La belleza del discurso de Aristófanes me conmueve. Imaginar a nuestra especie como dolientes mitades que buscan con prisa, sin reposo, a su otro yo, con el fin de alcanzar la perfección dual más allá de una limitada connotación romántica, me provoca una perspectiva límpida e ideal. No somos lo mismo, y sépanlo: jamás lo seremos. Quizá solo seamos capaces de aspirar a la armonía que componen los sordos ecos de nuestro desconsuelo, aunque no comprendamos del todo al amor como fuerza motriz, a la pasión como locura, enfermedad, destino y consecuencia del ejercicio irracional de los sentidos.

Al paso de los años, he aprendido a concebir al amor como el adagio del acoplamiento, pero jamás como suplantación del otro, porque jamás seremos el otro. Erramos tanto al intentar apropiarnos del pensamiento, de la entidad corpórea del objeto de nuestra adoración, que cometemos un imperdonable atentado a nuestra naturaleza: desdeñamos con nuestra ignorancia aquella vieja maldición helénica.

◆ Entradas de datos recopiladas
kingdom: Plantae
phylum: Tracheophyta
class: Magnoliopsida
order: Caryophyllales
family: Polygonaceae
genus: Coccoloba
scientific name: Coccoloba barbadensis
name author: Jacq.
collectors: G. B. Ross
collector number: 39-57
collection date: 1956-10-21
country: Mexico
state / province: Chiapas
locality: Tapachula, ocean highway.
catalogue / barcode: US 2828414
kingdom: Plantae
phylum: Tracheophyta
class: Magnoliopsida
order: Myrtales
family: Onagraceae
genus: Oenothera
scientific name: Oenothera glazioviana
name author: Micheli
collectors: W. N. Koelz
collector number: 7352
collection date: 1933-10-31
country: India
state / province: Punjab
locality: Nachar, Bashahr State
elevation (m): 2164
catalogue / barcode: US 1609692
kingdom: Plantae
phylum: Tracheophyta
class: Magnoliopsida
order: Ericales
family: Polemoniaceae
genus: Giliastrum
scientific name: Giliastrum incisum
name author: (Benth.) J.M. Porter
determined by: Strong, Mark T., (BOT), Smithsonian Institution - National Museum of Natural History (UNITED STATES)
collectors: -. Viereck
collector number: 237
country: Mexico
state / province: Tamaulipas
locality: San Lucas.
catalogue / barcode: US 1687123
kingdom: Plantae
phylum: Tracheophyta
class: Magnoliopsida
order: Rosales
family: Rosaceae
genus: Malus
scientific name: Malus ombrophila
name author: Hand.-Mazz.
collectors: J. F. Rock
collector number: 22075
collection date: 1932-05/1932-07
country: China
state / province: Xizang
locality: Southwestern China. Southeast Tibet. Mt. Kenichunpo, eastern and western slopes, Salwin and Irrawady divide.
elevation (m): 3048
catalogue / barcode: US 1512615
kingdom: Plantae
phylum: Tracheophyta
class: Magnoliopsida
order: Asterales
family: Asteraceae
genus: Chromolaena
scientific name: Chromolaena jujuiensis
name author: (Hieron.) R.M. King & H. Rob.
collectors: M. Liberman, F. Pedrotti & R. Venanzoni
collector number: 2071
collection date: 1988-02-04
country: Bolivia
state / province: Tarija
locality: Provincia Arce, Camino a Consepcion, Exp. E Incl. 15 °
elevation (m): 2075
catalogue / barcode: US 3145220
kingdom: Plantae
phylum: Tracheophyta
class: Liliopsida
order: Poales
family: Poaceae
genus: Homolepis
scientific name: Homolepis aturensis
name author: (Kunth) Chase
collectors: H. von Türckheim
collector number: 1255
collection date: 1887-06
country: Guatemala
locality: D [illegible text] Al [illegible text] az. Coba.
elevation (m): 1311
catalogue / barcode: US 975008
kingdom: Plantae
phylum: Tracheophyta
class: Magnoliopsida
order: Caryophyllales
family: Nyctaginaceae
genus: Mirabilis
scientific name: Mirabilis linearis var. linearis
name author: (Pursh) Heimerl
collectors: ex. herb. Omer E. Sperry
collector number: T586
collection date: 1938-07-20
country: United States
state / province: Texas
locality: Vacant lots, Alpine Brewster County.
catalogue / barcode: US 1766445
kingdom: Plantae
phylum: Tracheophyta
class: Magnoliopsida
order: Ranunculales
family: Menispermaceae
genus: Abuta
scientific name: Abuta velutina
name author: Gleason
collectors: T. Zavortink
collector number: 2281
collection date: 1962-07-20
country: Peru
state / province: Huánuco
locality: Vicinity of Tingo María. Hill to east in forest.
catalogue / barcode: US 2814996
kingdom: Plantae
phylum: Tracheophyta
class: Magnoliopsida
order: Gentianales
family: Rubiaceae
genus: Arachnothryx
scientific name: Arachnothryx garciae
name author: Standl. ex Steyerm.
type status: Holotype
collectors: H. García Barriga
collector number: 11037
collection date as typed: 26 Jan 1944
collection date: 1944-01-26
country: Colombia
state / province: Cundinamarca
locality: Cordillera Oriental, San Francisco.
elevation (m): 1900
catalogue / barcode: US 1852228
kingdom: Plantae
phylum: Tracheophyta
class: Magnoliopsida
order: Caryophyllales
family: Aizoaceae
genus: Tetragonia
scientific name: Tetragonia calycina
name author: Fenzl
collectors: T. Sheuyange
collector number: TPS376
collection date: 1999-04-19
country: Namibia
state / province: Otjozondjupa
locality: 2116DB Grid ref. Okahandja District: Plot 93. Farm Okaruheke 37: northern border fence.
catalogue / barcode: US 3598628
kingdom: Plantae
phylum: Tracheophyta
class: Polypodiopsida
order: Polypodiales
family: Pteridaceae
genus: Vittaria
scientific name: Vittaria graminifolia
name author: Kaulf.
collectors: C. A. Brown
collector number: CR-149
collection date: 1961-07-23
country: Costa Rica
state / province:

◆ TU TAREA
Cita sin cambios el fragmento del texto sobre el discurso de Aristófanes que empieza en las palabras "La belleza del" y concluye tras las palabras "de los sentidos.".

◆ SOLUCIÓN
La belleza del discurso de Aristófanes me conmueve. Imaginar a nuestra especie como dolientes mitades que buscan con prisa, sin reposo, a su otro yo, con el fin de alcanzar la perfección dual más allá de una limitada connotación romántica, me provoca una perspectiva límpida e ideal. No somos lo mismo, y sépanlo: jamás lo seremos. Quizá solo seamos capaces de aspirar a la armonía que componen los sordos ecos de nuestro desconsuelo, aunque no comprendamos del todo al amor como fuerza motriz, a la pasión como locura, enfermedad, destino y consecuencia del ejercicio irracional de los sentidos.